### WHAT IS NEEDED
All of the entries are to be repeated exactly, with no pictures included.

________

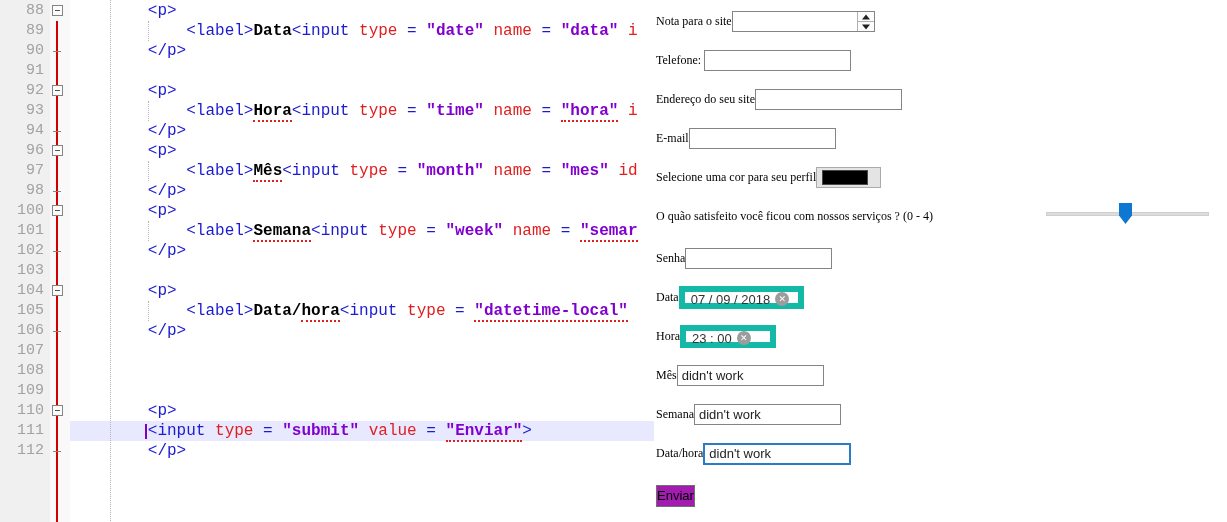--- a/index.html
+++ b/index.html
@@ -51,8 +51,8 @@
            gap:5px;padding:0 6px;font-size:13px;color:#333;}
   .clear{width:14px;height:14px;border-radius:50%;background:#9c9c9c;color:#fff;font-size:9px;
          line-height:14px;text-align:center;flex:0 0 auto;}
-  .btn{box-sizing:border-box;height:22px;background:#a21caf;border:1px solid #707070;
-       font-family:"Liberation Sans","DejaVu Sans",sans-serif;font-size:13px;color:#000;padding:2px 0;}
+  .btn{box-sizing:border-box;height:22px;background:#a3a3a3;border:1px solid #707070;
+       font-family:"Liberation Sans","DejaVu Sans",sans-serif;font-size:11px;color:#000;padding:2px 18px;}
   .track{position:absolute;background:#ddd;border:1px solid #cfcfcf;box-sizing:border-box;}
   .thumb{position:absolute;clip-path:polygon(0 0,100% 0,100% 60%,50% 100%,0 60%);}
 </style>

________

### ANSWER BELOW
--- a/index.html
+++ b/index.html
@@ -51,8 +51,8 @@
            gap:5px;padding:0 6px;font-size:13px;color:#333;}
   .clear{width:14px;height:14px;border-radius:50%;background:#9c9c9c;color:#fff;font-size:9px;
          line-height:14px;text-align:center;flex:0 0 auto;}
-  .btn{box-sizing:border-box;height:22px;background:#a21caf;border:1px solid #707070;
-       font-family:"Liberation Sans","DejaVu Sans",sans-serif;font-size:13px;color:#000;padding:2px 0;}
+  .btn{box-sizing:border-box;height:22px;background:#a3a3a3;border:1px solid #707070;
+       font-family:"Liberation Sans","DejaVu Sans",sans-serif;font-size:11px;color:#000;padding:2px 18px;}
   .track{position:absolute;background:#ddd;border:1px solid #cfcfcf;box-sizing:border-box;}
   .thumb{position:absolute;clip-path:polygon(0 0,100% 0,100% 60%,50% 100%,0 60%);}
 </style>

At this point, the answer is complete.